A software vendor says the state of Oregon pulled the plug on its Cover Oregon healthcare exchange website for political reasons.
In a presentation to the House Energy and Commerce Committee obtained by KATU, software vendor Oracle says the Cover Oregon website was functional in February, but the Oregon government overstated the site’s problems to make the case for moving to the federal Obamacare exchange.
KATU reports:
"Cover Oregon executives have stated to Oracle that the application functionality is sufficient to support individual enrollment," Oracle president Safra Catz wrote in a letter addressed to Cover Oregon interim director Clyde Hamstreet and state CIO Alex Pettit. "However, Cover Oregon has not agreed to give individuals direct access to the application. Thus Cover Oregon, not Oracle, made the decision to keep the exchange closed to individuals even though the functionality has been delivered by Oracle."

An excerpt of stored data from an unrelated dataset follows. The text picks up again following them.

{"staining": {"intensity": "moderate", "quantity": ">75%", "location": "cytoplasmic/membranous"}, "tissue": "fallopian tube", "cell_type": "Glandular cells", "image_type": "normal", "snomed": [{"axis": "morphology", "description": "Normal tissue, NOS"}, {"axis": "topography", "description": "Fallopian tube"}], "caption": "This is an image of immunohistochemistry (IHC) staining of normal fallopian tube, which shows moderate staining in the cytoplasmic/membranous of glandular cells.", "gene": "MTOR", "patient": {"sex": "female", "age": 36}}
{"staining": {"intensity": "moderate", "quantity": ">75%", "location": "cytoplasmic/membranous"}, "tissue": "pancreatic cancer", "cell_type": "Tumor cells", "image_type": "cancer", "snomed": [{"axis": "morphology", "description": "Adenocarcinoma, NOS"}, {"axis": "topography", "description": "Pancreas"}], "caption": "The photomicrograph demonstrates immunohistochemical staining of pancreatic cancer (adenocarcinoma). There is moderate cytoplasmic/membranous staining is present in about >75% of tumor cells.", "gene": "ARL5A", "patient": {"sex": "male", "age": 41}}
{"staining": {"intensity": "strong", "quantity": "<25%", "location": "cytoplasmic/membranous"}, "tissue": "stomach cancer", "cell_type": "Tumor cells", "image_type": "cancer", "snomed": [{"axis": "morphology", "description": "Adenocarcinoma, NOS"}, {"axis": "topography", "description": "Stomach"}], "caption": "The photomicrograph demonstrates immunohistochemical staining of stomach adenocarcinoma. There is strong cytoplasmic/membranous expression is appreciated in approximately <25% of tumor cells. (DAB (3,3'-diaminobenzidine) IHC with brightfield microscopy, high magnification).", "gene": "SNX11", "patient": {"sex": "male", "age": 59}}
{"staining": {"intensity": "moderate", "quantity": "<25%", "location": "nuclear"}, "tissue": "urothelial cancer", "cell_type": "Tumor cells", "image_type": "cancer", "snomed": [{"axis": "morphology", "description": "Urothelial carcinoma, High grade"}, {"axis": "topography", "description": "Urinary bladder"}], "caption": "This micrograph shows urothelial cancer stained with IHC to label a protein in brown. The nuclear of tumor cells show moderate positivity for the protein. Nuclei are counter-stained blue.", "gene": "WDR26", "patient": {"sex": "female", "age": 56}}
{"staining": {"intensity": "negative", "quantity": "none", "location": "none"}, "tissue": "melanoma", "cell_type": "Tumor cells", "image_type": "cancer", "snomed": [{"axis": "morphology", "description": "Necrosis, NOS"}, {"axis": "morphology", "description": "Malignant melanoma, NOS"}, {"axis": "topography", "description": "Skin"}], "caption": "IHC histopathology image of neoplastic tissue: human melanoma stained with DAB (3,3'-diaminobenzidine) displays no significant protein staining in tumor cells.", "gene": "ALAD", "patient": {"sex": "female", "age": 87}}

The presentation was delivered to the U.S. House Energy and Commerce Committee, which requested the federal investigation that is currently underway by the Government Accountability Office. […]
Oracle’s presentation does not specify who in state government officially pulled the plug on the Cover Oregon website but speculates its functionality was kept from the public for political gain.
"Oracle can only conclude that the governor’s unwillingness to release the website is because doing so doesn’t fit with his re-election strategy of blaming Oracle for his own mistakes," the presentation reads.
The governor's office responded with a statement Sunday evening.
"After repeated testing from October 2013 to February 2014 and failures of the website to perform at minimal levels, Cover Oregon leadership, Cover Oregon's Board, and Governor Kitzhaber made the decision (not to deploy the site)," it reads.
The state of Oregon is preparing a lawsuit against Oracle for its work on the website.
Oregon was supposed to be one of the models for state healthcare exchanges under Obamacare, but the much-touted Cover Oregon website was completely nonfunctional when it launched in October of last year.
The state spent hundreds of millions of dollars on the site, and then spent millions more trying to fix it before the Oregon governor announced it would transition to the federal exchange.